Additional findings showed that patients with a high ratio of CD4 T-effector/T-regulatory cells prior to treatment showed significant improvement in both progression-free and overall survival.

Decreased numbers of two important immune checkpoint proteins expressed on T-cells — PD-1 and CTLA-1 — suggests that a combination treatment of sorafenib with checkpoint inhibitors such as nivolumab and pembrolizumab could produce positive results in the future.

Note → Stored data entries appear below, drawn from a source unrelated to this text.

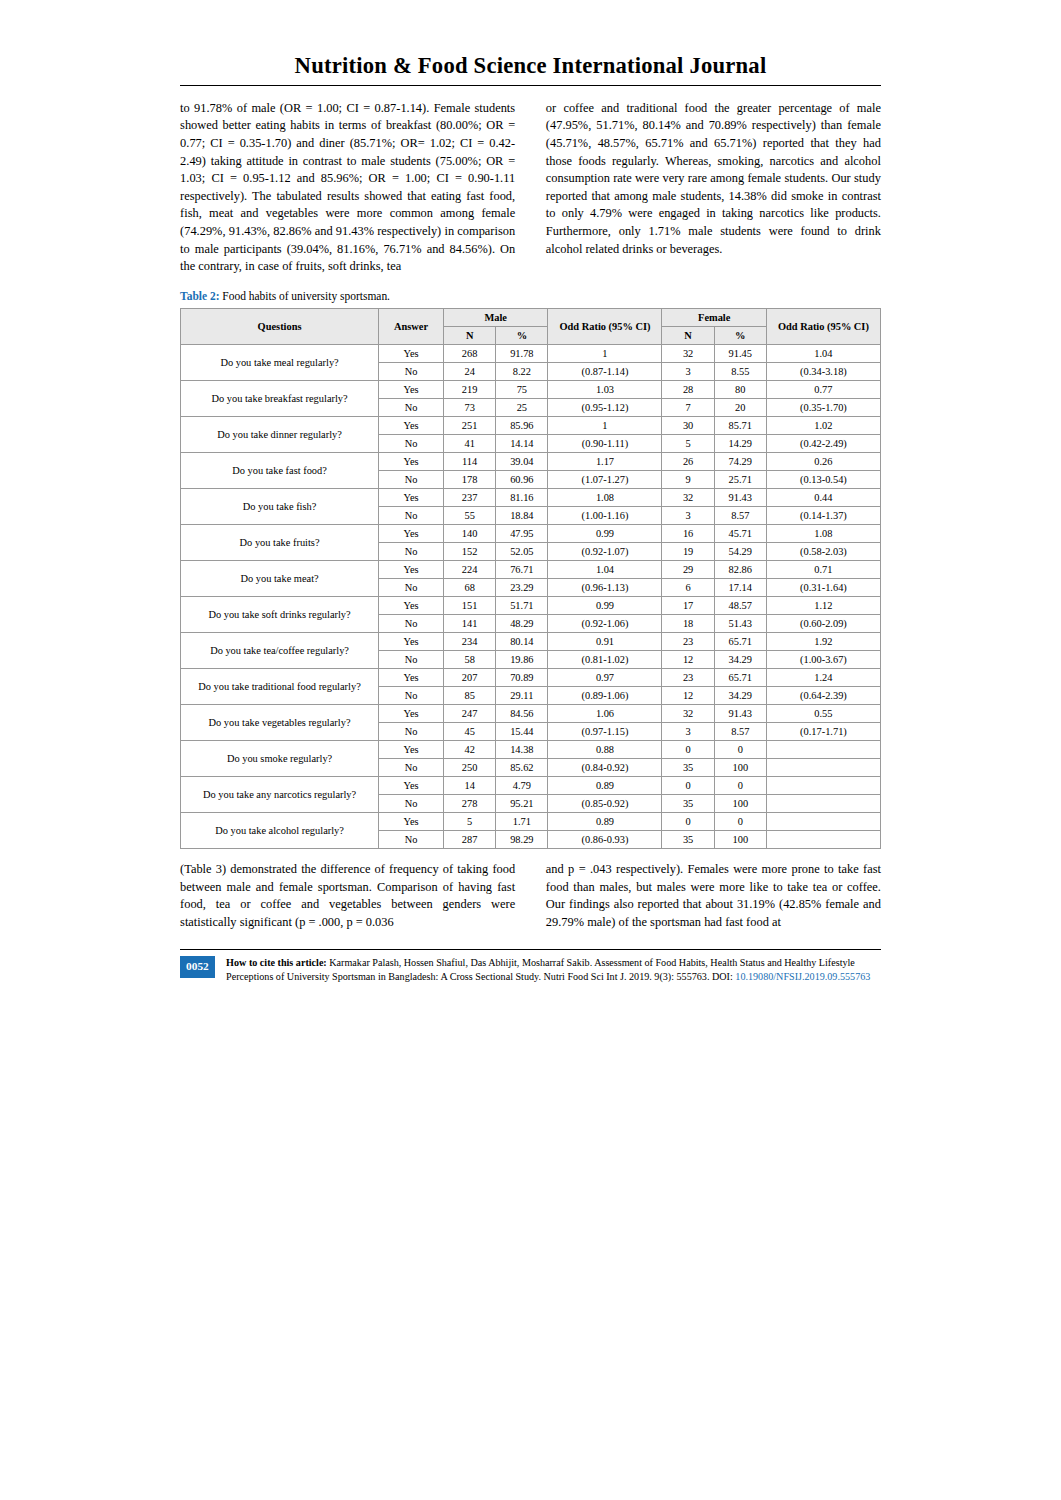Nutrition & Food Science International Journal
to 91.78% of male (OR = 1.00; CI = 0.87-1.14). Female students showed better eating habits in terms of breakfast (80.00%; OR = 0.77; CI = 0.35-1.70) and diner (85.71%; OR= 1.02; CI = 0.42-2.49) taking attitude in contrast to male students (75.00%; OR = 1.03; CI = 0.95-1.12 and 85.96%; OR = 1.00; CI = 0.90-1.11 respectively). The tabulated results showed that eating fast food, fish, meat and vegetables were more common among female (74.29%, 91.43%, 82.86% and 91.43% respectively) in comparison to male participants (39.04%, 81.16%, 76.71% and 84.56%). On the contrary, in case of fruits, soft drinks, tea
or coffee and traditional food the greater percentage of male (47.95%, 51.71%, 80.14% and 70.89% respectively) than female (45.71%, 48.57%, 65.71% and 65.71%) reported that they had those foods regularly. Whereas, smoking, narcotics and alcohol consumption rate were very rare among female students. Our study reported that among male students, 14.38% did smoke in contrast to only 4.79% were engaged in taking narcotics like products. Furthermore, only 1.71% male students were found to drink alcohol related drinks or beverages.
Table 2: Food habits of university sportsman.
| Questions | Answer | Male | Odd Ratio (95% CI) | Female | Odd Ratio (95% CI) |
| --- | --- | --- | --- | --- | --- |
| N | % | N | % |
| Do you take meal regularly? | Yes | 268 | 91.78 | 1 | 32 | 91.45 | 1.04 |
| No | 24 | 8.22 | (0.87-1.14) | 3 | 8.55 | (0.34-3.18) |
| Do you take breakfast regularly? | Yes | 219 | 75 | 1.03 | 28 | 80 | 0.77 |
| No | 73 | 25 | (0.95-1.12) | 7 | 20 | (0.35-1.70) |
| Do you take dinner regularly? | Yes | 251 | 85.96 | 1 | 30 | 85.71 | 1.02 |
| No | 41 | 14.14 | (0.90-1.11) | 5 | 14.29 | (0.42-2.49) |
| Do you take fast food? | Yes | 114 | 39.04 | 1.17 | 26 | 74.29 | 0.26 |
| No | 178 | 60.96 | (1.07-1.27) | 9 | 25.71 | (0.13-0.54) |
| Do you take fish? | Yes | 237 | 81.16 | 1.08 | 32 | 91.43 | 0.44 |
| No | 55 | 18.84 | (1.00-1.16) | 3 | 8.57 | (0.14-1.37) |
| Do you take fruits? | Yes | 140 | 47.95 | 0.99 | 16 | 45.71 | 1.08 |
| No | 152 | 52.05 | (0.92-1.07) | 19 | 54.29 | (0.58-2.03) |
| Do you take meat? | Yes | 224 | 76.71 | 1.04 | 29 | 82.86 | 0.71 |
| No | 68 | 23.29 | (0.96-1.13) | 6 | 17.14 | (0.31-1.64) |
| Do you take soft drinks regularly? | Yes | 151 | 51.71 | 0.99 | 17 | 48.57 | 1.12 |
| No | 141 | 48.29 | (0.92-1.06) | 18 | 51.43 | (0.60-2.09) |
| Do you take tea/coffee regularly? | Yes | 234 | 80.14 | 0.91 | 23 | 65.71 | 1.92 |
| No | 58 | 19.86 | (0.81-1.02) | 12 | 34.29 | (1.00-3.67) |
| Do you take traditional food regularly? | Yes | 207 | 70.89 | 0.97 | 23 | 65.71 | 1.24 |
| No | 85 | 29.11 | (0.89-1.06) | 12 | 34.29 | (0.64-2.39) |
| Do you take vegetables regularly? | Yes | 247 | 84.56 | 1.06 | 32 | 91.43 | 0.55 |
| No | 45 | 15.44 | (0.97-1.15) | 3 | 8.57 | (0.17-1.71) |
| Do you smoke regularly? | Yes | 42 | 14.38 | 0.88 | 0 | 0 | |
| No | 250 | 85.62 | (0.84-0.92) | 35 | 100 | |
| Do you take any narcotics regularly? | Yes | 14 | 4.79 | 0.89 | 0 | 0 | |
| No | 278 | 95.21 | (0.85-0.92) | 35 | 100 | |
| Do you take alcohol regularly? | Yes | 5 | 1.71 | 0.89 | 0 | 0 | |
| No | 287 | 98.29 | (0.86-0.93) | 35 | 100 | |
(Table 3) demonstrated the difference of frequency of taking food between male and female sportsman. Comparison of having fast food, tea or coffee and vegetables between genders were statistically significant (p = .000, p = 0.036
and p = .043 respectively). Females were more prone to take fast food than males, but males were more like to take tea or coffee. Our findings also reported that about 31.19% (42.85% female and 29.79% male) of the sportsman had fast food at
0052
How to cite this article: Karmakar Palash, Hossen Shafiul, Das Abhijit, Mosharraf Sakib. Assessment of Food Habits, Health Status and Healthy Lifestyle Perceptions of University Sportsman in Bangladesh: A Cross Sectional Study. Nutri Food Sci Int J. 2019. 9(3): 555763. DOI: 10.19080/NFSIJ.2019.09.555763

“Studying biomarkers that correlate with progression-free or overall survival can help reduce exposure to therapies that have an impact on a patient’s quality of life and survival,” said Dr Thanavala, who led this research. “Utilising this information, our evidence supports the rationale that patients could benefit from a regimen of sorafenib and immunotherapy, which could help with anti-tumour immunity and improve the magnitude and strength of anti-tumour responses.”